Тешит мошну гламур и проституток воз
В райдерах шелестят, куксятся в прайс-листах.
Все продаётся, гниль выплыла над водой,
Можно сказать — говно, но не скажу, учтив.
Мы продлеваем жизнь, даже живя с бедой,
Что нам вся та напасть гомо и теле див?
Ладно, вернёмся в суть выспренности стиха.
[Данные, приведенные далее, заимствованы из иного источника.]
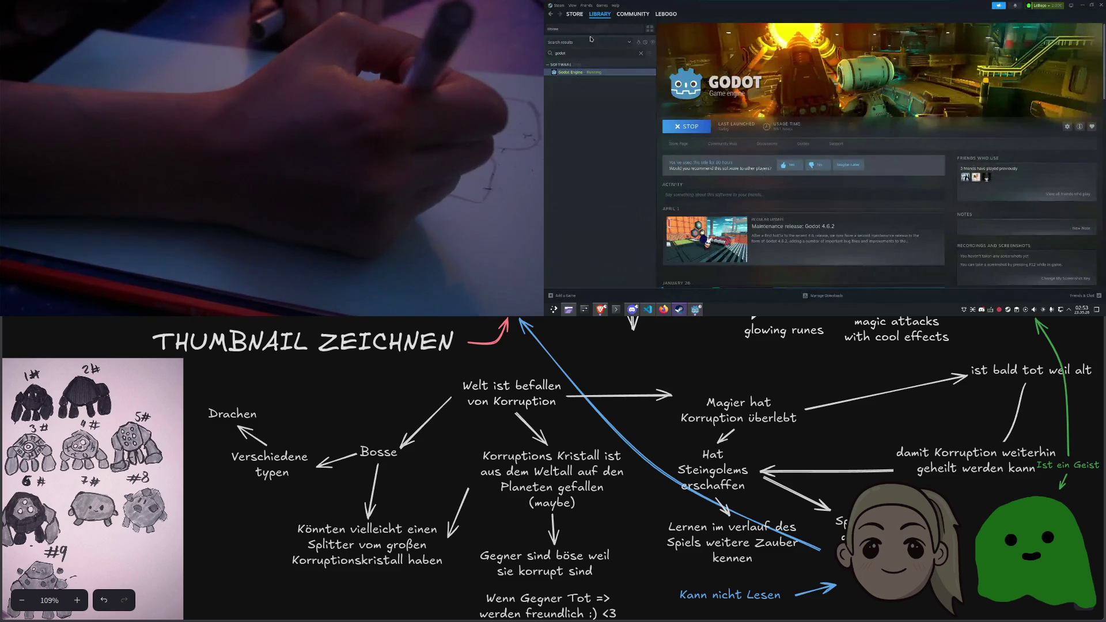
Go from the Steam store front to Hollow Knight's page, then Team Cherry's developer page, then close Steam
click(574, 14)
Где-то поёт щегол, рядом прошаркал плащ.
То ли рябиной сыт, то ли горит ольха,
То ли тебя забыл, не уберёг, хоть плачь.
Видимо, прав завет:
Не сотвори икон.
Идолов не круши
В чуждом разрезе глаз.
Снова уходит свет
Под погребальный звон,
Снова поют ножи
В ранах о нас, о нас.
Слушают провода чей-то охрипший крик,
Чтоб превратившись в звук, в домнах перегореть.
Над ивняком седым месяц, зараза, сник,
В чадном дыму страстей миру оставив треть.
А на губах твоих звёздной метели вкус.
Обобщена грозой логика торжетва.
Там, между двух осин, в блёстках молочных бус,
Грезится светотень каинова родства.
Бог направляет путь каждого из мирян,
И за ущербность дней стоит пролить вино.
Но изымая свет с улиц или полян,
В тёртой ночной душе бог позабыт давно.
Не уличить никак
Ложь золотых времён,
Разве подвержен стыд
Верности сквозняка?
Ветер опять иссяк
В дебрях твоих знамён
И заблудился гид,
Зная наверняка.
Жизнь превращает в лёд
Даже тоску побед.
Ввязан разрыв-травой
В страсть воровской устав.
Мы убиваем влёт
Низко летящий свет,
Памяти гробовой
Недра перелистав.
Мысль на краю цветка...
Окна глядят на юг.
Как улететь туда,
Где недоступен рай?
Скоро умрет река,
Вымрет озябший луг,
Словом, опять беда, -
Чёткий годичный пай.
Соизмеримо ли
Горе, да мал аршин.
Сколько не суесловь,
Раны Христа в крови.
Как не узнать вдали
Всю красоту вершин,
Так не понять любовь,
Не потеряв любви.
Неоднороден рой звёздного вещества,
Видишь, опять пылит вечный Чумацкий шлях.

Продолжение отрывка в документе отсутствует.